The Supreme Court of the United States heard oral arguments yesterday in U.S. v. Jones, where the Court will decide whether officers can install a GPS tracking device on vehicles without obtaining a search warrant. At oral argument, the government relied on existing precedent in U.S. v. Knotts (1983) and U.S. v. Karo (1984) to argue that individuals have no expectation of privacy on the public roads, so using advanced technology to track those public movements does not implicate Fourth Amendment interests at all.
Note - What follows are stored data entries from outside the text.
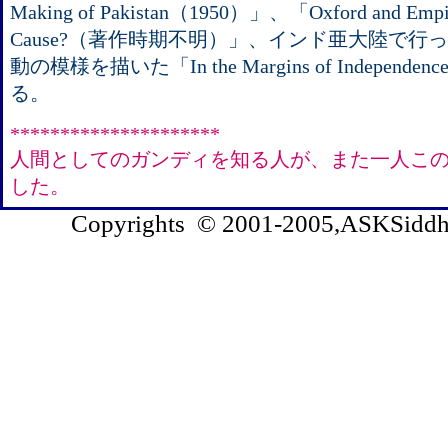
Making of Pakistan（1950）」、「Oxford and Empire 
Cause?（著作時期不明）」、インド亜大陸で行
動の模様を描いた「In the Margins of Independ
る。
*********************
人間としてのガンディを知る人が、また一人こ
した。
Copyrights © 2001-2005,ASKSiddhi.c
However, Lyle Denniston, writing for the always excellent SCOTUSblog, reports that oral argument in the Jones case yesterday strongly suggests most Justices view GPS tracking as different and more threatening than beepers, and that that view comes from both the more conservative and more liberal members of the bench. The Court may be prepared to find that a “complete robotic substitute” for targeted surveillance even on the public streets can violate the Fourth Amendment. If they do so, they could write an opinion that updates the Fourth Amendment for the digital age in much the same way as the seminal U.S. v. Katz case did in 1967 when, for the first time, the Court held that warrant-less eavesdropping on phone calls was unconstitutional.
The most telling question may have been when the Chief Justice asked:
“You think there would also not be a search if you put a GPS device on all of our cars, monitored our movements for a month? You think you’re entitled to do that under your theory?”
Of course, the Government’s answer to that has to be, and was, yes. I’ve always joked that the true Fourth Amendment test is whether the Judge can imagine the surveillance in question happening to him, and not liking it. If so, then it’s unconstitutional on the grounds of pure creepiness.
If the Court does go this way, then the question is how it will reason the matter. Jim Harper of The Cato Institute opined that during the hearing the Court didn’t seem to coalesce around any one rationale for ruling against the government. There are several options. Cato argued in its amicus brief in the Jones case that if information cannot be accessed , either because to do so is illegal or impossible with ordinary perception, then those searches and seizures must almost always be based upon a warrant. There’s also the recent opinion of Eastern District of New York Judge Garaufis distinguishing between technologies that help officers track someone’s movements from one place to another and “dragnet type law enforcement practices” such as “twenty-four hour surveillance of any citizen”. Another possibility is for the Court to leave the issue as a constitutional matter, and hope for future statutory regulation like the Geolocation Privacy and Surveillance Act. Of course, if the Court punts and Congress doesn’t act, citizens are left with no protections.
Depending on how the Justices go, the opinion will have implications for other location tracking technology including the use of cell tower data, “stingray” devices, Lojack for Laptops and Find My Phone.